In vista della prima campanella scolastica, in Italia c’è ancora un gran daffare su come fare rientrare bambini e ragazzi a scuola. Come saranno disposti per ogni classe? Quali saranno le regole da seguire? Mentre da oggi cominciano in tutte le regioni i testi sierologici per il personale scolastico docente e Ata, la necessità di riaprire le scuole – ora – è quanto mai urgente. Ciò si traduce nel dare, cascasse il mondo, la priorità all’apprendimento dei bambini. Ma come farlo nel migliore dei modi?
“Kids first” ci rispondono i danesi, che da quattro mesi a questa parte sono stati i primi in Europa a riaprire gli asili nido e le scuole primarie dopo il rigido blocco del coronavirus (mentre il 18 maggio sono tornati a scuola anche gli alunni danesi di età compresa tra i 12 e i 16 anni), convinti sostenitori che anche se i contagi riprendono a risalire bisogna tenerle aperte. Il loro “segreto”? Classi piccole come bolle, lezioni all’aperto laddove possibile e ingressi scaglionati.
Da fare tutto il possibile, insomma, per rispondere all’esigenza che tutti i Paesi del mondo (ed includo anche e soprattutto quelli in cui si ha difficoltà di accesso finanche ai servizi essenziali: secondo un rapporto OMS, infatti, circa 818 milioni di bambini non dispongono di servizi di base per il lavaggio delle mani nelle loro scuole e più di un terzo di questi bambini proviene dall’Africa subsahariana), hanno di riaprire le scuole.
Secondo dati UNESCO, la pandemia Covid-19 ha creato la più grande interruzione dei sistemi educativi nella storia, interessando quasi 1,6 miliardi di studenti in più di 190 paesi e tutti i continenti. Le chiusure di scuole e altri spazi di apprendimento hanno avuto un impatto sul 94% della popolazione studentesca mondiale, fino al 99% nei Paesi a reddito medio-basso.
Una pericolosa falla di cui potremo pagare le conseguenze in futuro.
https://www.greenme.it/lifestyle/bambini/rientro-scuole-settembre/
Il modello danese
Ma in questi continui salti nel buio, dicevamo, c’è in definitiva chi – un po’ per sua stessa “costituzione” e un po’ per la lungimiranza di chi governa – ha deciso per le scuole aperte e le lezioni in classe già da metà aprile.
In Danimarca le mascherine non sono obbligatorie e le classi sono state divise in micro-gruppi di una dozzina di alunni e con il minor contatto possibile. Questi micro-gruppi di alunni – o “bolle” – arrivano in un orario separato, mangiano il pranzo separatamente, rimangono nelle proprie zone del parco giochi e vengono seguiti da un insegnante.
In più, gli ingressi vengono scaglionati e si seguono diversi orari per diversi istituti, quotidianamente si sanificano gli ambienti, i genitori non possono entrare se non in determinate circostanze e alcune lezioni si svolgono all’aperto.

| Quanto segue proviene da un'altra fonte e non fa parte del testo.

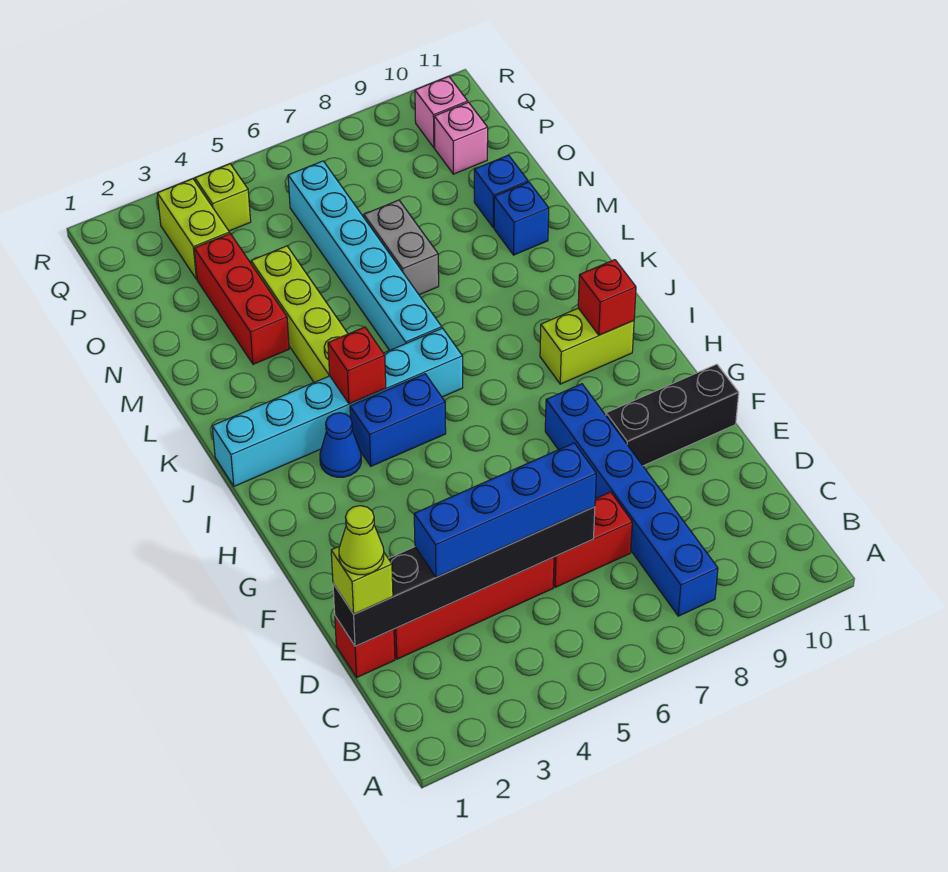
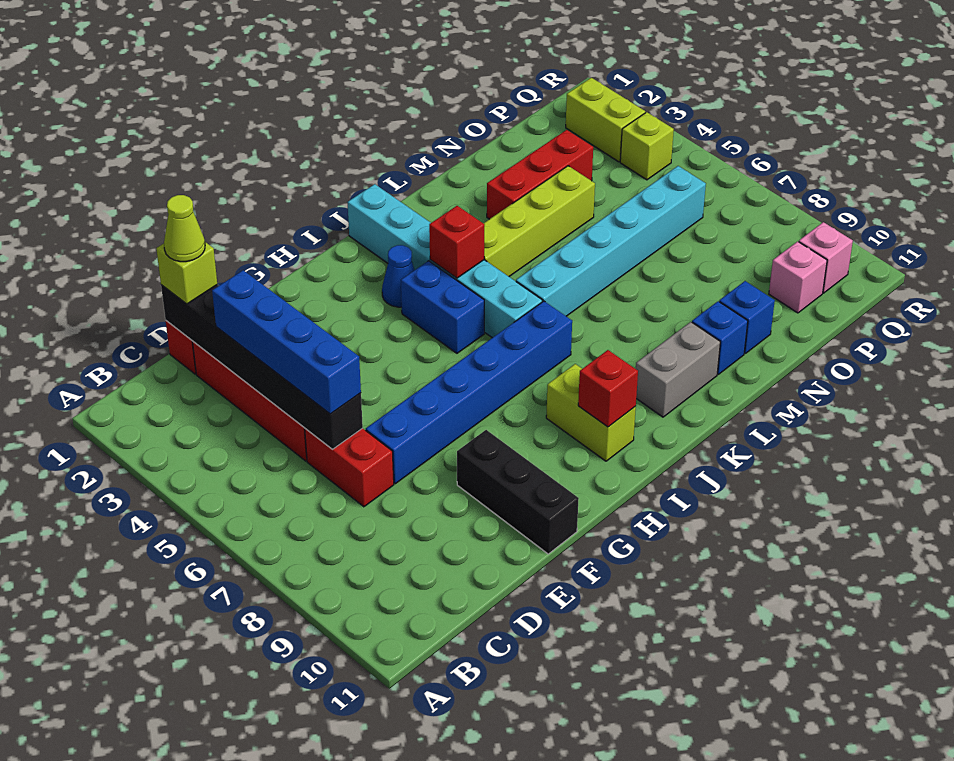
blue brick B8:G8 level 1 -> blue brick E7:J7 level 1
grey brick M7:N7 level 1 -> grey brick K10:L10 level 1
lime brick P3:Q3 level 1 -> lime brick Q2:Q3 level 1

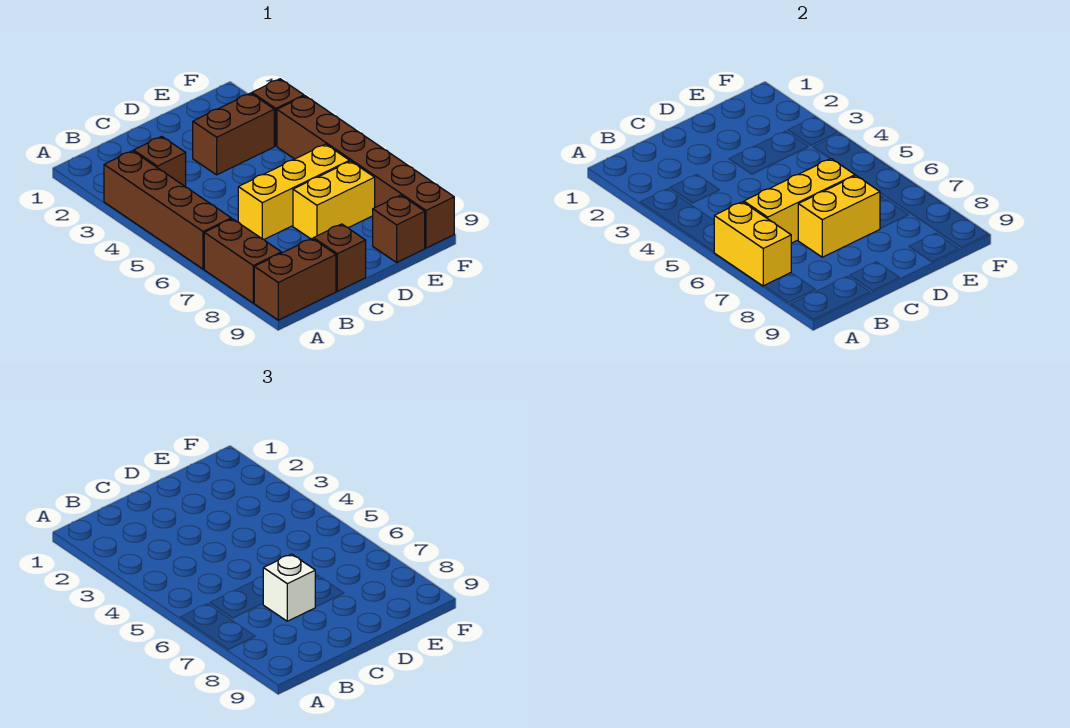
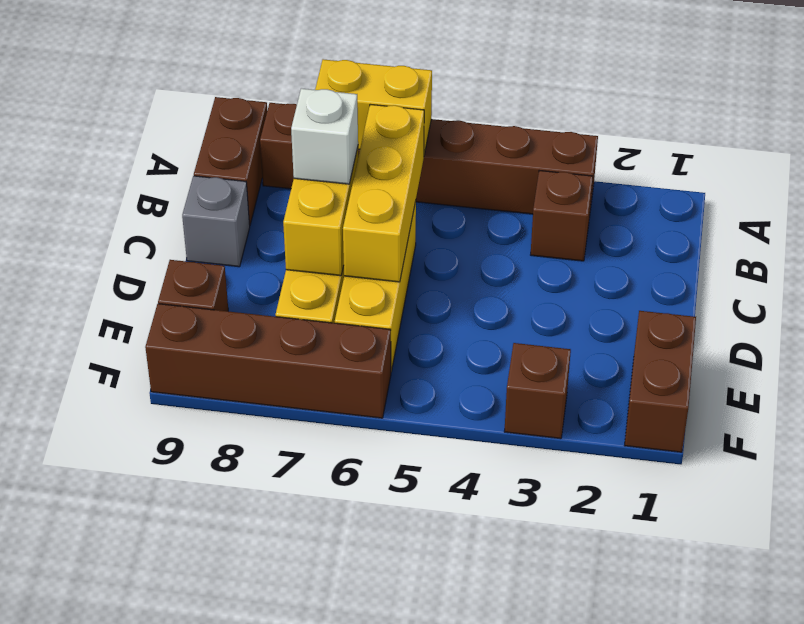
brown brick C9 level 1 -> grey brick C9 level 1
brown brick D3:E3 level 1 -> brown brick E1:F1 level 1
brown brick F4:F9 level 1 -> brown brick F6:F9 level 1

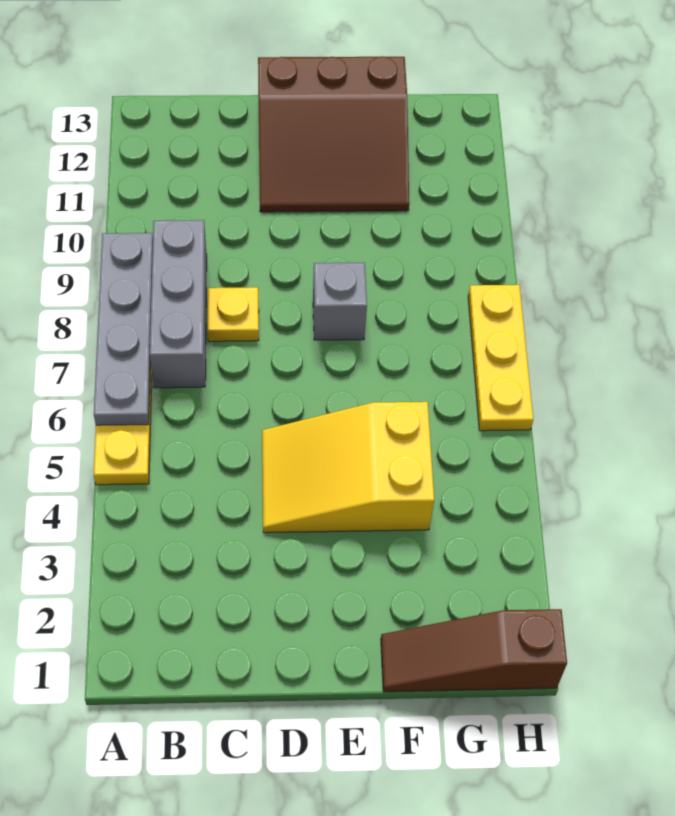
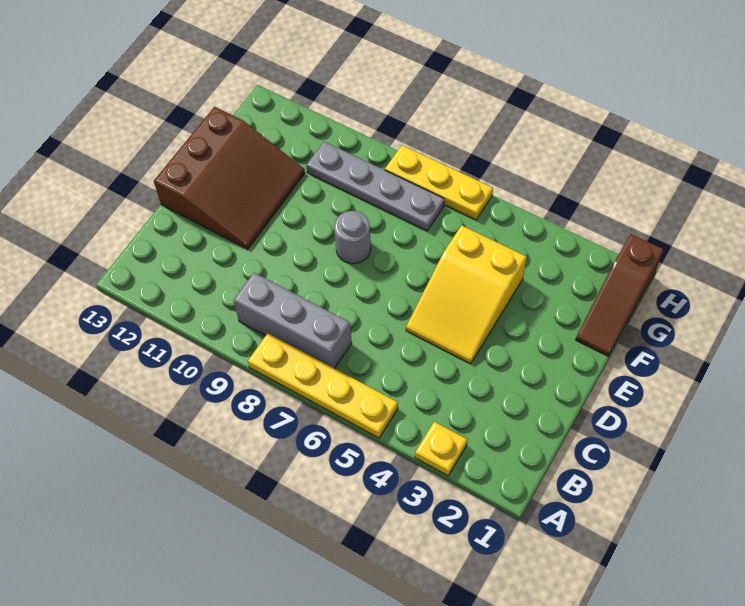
grey plate A6:A9 level 2 -> grey plate G7:G10 level 1
yellow plate C8 level 1 -> yellow plate A3 level 1
grey brick E8 level 1 -> grey round brick E8 level 1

E non solo: se un alunno o un insegnante viene a contatto con un caso di infezione , tutta la “bolla” va in isolamento e si aspetta un test.
Cosa accade negli altri Paesi vicini?
In Francia, dove le scuole riapriranno il 1° settembre, ci sarà obbligo di mascherina per studenti e docenti anche se c’è distanza di un metro. Si dice che il governo offrirà mascherine gratis alle famiglie meno abbienti, ma per ora nulla è definitivo. Anche in Belgio cancelli aperti il 1° settembre e obbligo di mascherina per chi ha più di 12 anni.
Caos, invece, in Spagna: qui le lezioni dovrebbero riprendere il 4 settembre ma ancora vige la confusione generale (e i sindacati minacciano lo sciopero). Non se la passano meglio in Germania, dove è stato deciso che ogni land farà da sé: così alcuni hanno imposto la mascherina, altri per alternare dad e lezioni in presenza, altri ancora ha disposto test ogni quattro giorni.